**Assigned task**
Pictures do not belong in the output. Reproduce exactly the lines from the start of the records through the line with "left shoulder: (65, 131)".

**Supplied material**
+---+
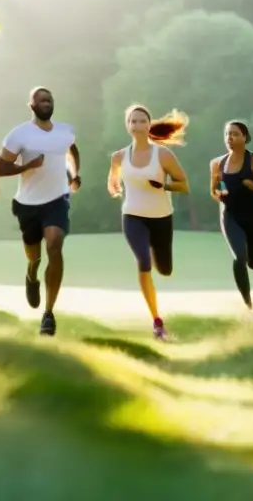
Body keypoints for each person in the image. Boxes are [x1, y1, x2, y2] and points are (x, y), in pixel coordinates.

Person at [0, 87, 80, 337]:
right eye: (41, 100)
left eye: (49, 99)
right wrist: (28, 165)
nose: (46, 102)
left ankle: (48, 314)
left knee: (54, 245)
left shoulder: (65, 131)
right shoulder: (19, 134)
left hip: (57, 200)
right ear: (31, 105)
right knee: (35, 256)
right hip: (28, 204)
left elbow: (73, 150)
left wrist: (74, 176)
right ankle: (32, 273)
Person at [107, 105, 190, 341]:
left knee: (164, 269)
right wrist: (114, 186)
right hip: (132, 216)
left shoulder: (162, 155)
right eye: (132, 121)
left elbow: (184, 185)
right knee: (143, 261)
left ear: (149, 124)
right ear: (128, 125)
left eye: (142, 121)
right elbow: (113, 180)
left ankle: (154, 252)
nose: (137, 125)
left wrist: (163, 186)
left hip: (161, 218)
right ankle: (156, 321)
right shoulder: (119, 157)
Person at [209, 121, 253, 311]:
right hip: (230, 216)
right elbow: (214, 191)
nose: (230, 138)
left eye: (235, 134)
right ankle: (248, 305)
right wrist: (220, 192)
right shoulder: (217, 164)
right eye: (227, 134)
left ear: (245, 138)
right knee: (239, 257)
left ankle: (250, 263)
+---+
**Finished task**
Body keypoints for each person in the image. Boxes are [x1, y1, x2, y2] and points are (x, y), in pixel coordinates.

Person at [0, 87, 80, 337]:
right eye: (41, 100)
left eye: (49, 99)
right wrist: (28, 165)
nose: (46, 102)
left ankle: (48, 314)
left knee: (54, 245)
left shoulder: (65, 131)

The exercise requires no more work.